Wednesday, October 03, 2012

The sharing economy and the casualisation of labour

I love sharing and the sharing economy. I think the idea of collaborative consumption, P2P 'production', and commons-based economics is great. I'm attracted to the idea of sharing physical goods, either through joint purchase, through commercial sharing schemes (like car clubs) which provide 'thing as a service', and through making my stuff available when I am not using it. The internet makes all of this a lot easier, though it's important not to overstate this - after all, public libraries are an old idea.

I like the sharing of 'non-rival' goods even more. There are some things that I can share with you without having to give it up myself - digital goods are an example of this, though not the only one. If I put my music collection in the cloud, other people can enjoy it as well as me, and even at the same time as me. Lots of people do this without any expectation of reward, as part of a reciprocal thank you to other strangers who do the same thing. It's wrong and silly to call this piracy or theft, and to put it on a par with going into a shop and stealing a physical object.

At the same time, it's clear that this does have implications for the earnings of the producers of non-rival goods. We can argue about whether the way that the value chain for such goods is structured means that the main losers are not the actual producers but the bloated middle-persons who sit between the producers and the consumers. But it's obviously true that the internet is making sharing easier, and thereby reducing the returns to the ultimate producer. It's harder to make a living as an independent artist producing recorded music. A little bit of artisanal production and the life-style that went with it has been destroyed by the forces of the internet. These forces include not only me and you sharing our records on an 'outlaw' website, but also the massive advertising businesses of the internet, who make their money by selling our eyeballs to the sellers of physical and other goods. These are as much winners from the sharing economy as the musicians are losers.

This is not a unique phenomenon in history, as the history of printing, and then radio, show. There was a time when the production of illuminated manuscripts allowed some people (mainly monks) to sustain a higher standard of living than the pure sale of their labour power would have given them. There was a time when being able to manipulate a wooden pen and steel nib to produce nice handwriting was skill enough to provide a decent living.

The latest generation of 'sharing' internet projects takes this one stage further. Taskhub and the older Taskrabbit are happily endorsed sites like 'People who share' as if they were a benign, P2P community-building phenomenon. Taskhub's launch video portrays it in exactly that way, with a little group of more or less equal people taking each other's dogs for walks, doing each other's ironing, and then getting together for a party. This is just dishonest. These 'task' sharing sites are not about sharing at all; they are about making the market for low-grade casual service work available to more buyers, and making that market work more efficiently so as to drive the price of casual labour down. It's a nineteenth century hiring fair, with all the misery that this entails, but hidden away behind screens and avatars.

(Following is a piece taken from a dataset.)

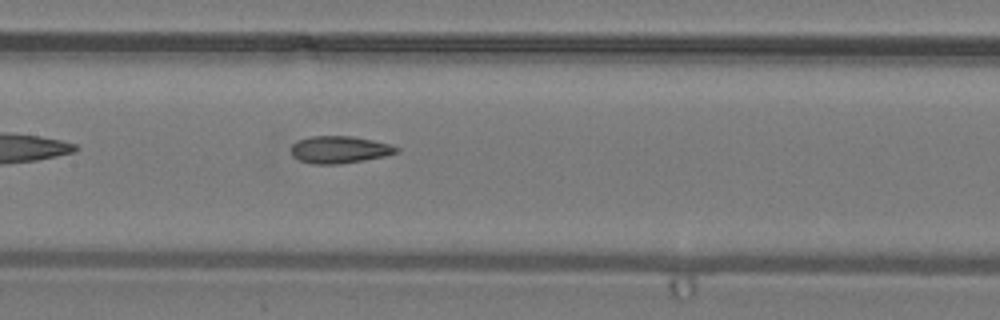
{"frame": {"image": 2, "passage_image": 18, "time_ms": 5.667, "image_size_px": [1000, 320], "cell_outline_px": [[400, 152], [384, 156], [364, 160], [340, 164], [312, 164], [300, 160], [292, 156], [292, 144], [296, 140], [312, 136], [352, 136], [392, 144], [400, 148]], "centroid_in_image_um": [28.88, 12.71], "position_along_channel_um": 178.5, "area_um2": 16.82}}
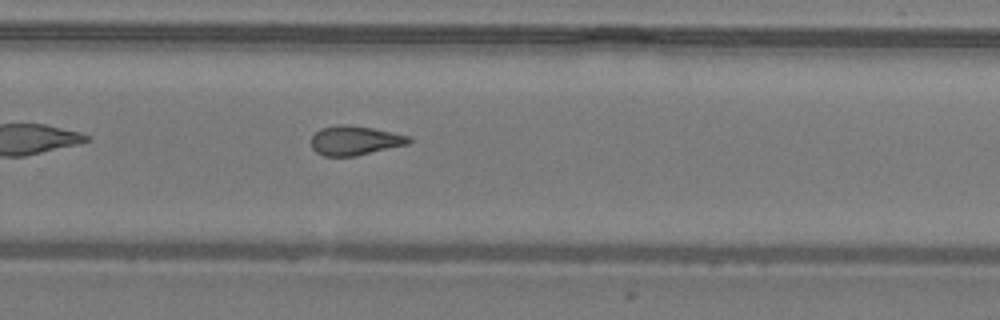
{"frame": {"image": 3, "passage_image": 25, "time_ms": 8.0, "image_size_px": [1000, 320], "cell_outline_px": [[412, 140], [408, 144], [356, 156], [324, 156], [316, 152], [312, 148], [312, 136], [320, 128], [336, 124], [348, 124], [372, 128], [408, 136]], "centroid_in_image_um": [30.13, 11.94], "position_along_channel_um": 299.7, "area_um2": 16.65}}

The return of domestic service over the last twenty years has been little discussed. Alongside Downton Abbey and the return of Upstairs Downstairs, many people who cannot afford full time servants nevertheless buy domestic service on a part-time, cash-only, undocumented basis. The proliferation of dog-walkers, cleaners, child-minders and so on indirectly provides a cheap labour subsidy to these people's who employers, who can get them to work for longer hours because the reproduction of their labour power is done for them more cheaply than they could do it themselves.

Many of the buyers of domestic services see the relationship as mutually beneficial, and so it is - as are all buys and sells of labour power in a 'free' market. They are just not equally beneficial. One side in the market is in a much weaker position than the other. They are often women, often immigrants without documentation or language skills to get better jobs, often needing to work around their own childcare needs. The absence of little lace caps and aprons as servants' uniforms makes this culturally more acceptable.

Task sharing sites are not part of a 'commons-based' approach to sharing out the work; they are away of expanding the market for domestic service to a new layer of users, and in the process driving down the price of casual labour to the lowest possible level.

2 comments:

Ori Pomerantz said...

Wouldn't expanding the number of buyers for casual domestic work increase the demand for casual laborers, and therefore the amount casual laborers earn?

Casual laborers are already VERY interested in any way they can earn money, so they are already looking for that work. As you wrote, they typically don't have other options. So this is likely to expand the consumer base more than the supplier base.

Jeremy Green said...

Well yes of course. But the imperfections in the market (lack of information, reliance on personal connections, need for a personal relationship with the producer or domestic services) work in favour of the seller. The point of 'task sharing' is to iron out those imperfections, removing the 'friction' that works in favour of the seller and increasing the pool from which buyers can shop. I don't mind this when it's a thing that it being sold, but labour power is different because it's a human being, not a commodity. And because labour power is very perishable, so the pressure on the seller to accept the lowest possible price needed to keep body and soul together is very strong.